TASK DETAILS → Please copy each line in the records below that contains the string "with".

————

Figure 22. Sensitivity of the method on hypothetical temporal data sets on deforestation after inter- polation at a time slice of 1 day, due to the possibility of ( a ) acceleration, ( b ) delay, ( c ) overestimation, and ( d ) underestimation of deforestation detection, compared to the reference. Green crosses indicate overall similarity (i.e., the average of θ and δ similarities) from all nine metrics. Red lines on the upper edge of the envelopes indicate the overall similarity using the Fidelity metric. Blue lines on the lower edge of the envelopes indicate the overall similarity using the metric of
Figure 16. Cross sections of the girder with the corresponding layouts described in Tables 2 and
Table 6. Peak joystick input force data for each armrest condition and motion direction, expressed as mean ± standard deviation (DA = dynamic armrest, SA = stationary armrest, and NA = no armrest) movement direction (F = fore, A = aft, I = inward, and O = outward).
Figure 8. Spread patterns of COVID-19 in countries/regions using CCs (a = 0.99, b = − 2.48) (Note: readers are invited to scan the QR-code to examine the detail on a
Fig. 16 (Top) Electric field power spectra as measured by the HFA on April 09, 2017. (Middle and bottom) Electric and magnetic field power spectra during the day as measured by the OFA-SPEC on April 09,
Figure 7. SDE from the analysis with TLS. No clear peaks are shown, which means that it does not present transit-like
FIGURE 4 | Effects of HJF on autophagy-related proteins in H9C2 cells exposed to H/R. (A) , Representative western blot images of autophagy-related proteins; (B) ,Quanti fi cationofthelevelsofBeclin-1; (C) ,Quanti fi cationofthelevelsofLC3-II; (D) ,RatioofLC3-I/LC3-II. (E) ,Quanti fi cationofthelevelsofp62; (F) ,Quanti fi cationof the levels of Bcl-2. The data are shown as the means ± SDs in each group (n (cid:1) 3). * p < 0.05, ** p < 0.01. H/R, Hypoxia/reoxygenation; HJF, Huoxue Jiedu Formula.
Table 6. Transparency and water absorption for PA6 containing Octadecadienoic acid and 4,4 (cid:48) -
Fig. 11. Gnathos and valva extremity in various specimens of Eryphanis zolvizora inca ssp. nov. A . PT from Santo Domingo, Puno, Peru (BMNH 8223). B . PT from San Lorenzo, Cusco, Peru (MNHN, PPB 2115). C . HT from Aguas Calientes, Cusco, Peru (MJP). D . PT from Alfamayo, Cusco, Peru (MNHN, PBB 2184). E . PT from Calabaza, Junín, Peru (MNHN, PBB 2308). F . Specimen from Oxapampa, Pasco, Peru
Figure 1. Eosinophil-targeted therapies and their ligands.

————

RESULT BELOW →
Figure 16. Cross sections of the girder with the corresponding layouts described in Tables 2 and
Figure 7. SDE from the analysis with TLS. No clear peaks are shown, which means that it does not present transit-like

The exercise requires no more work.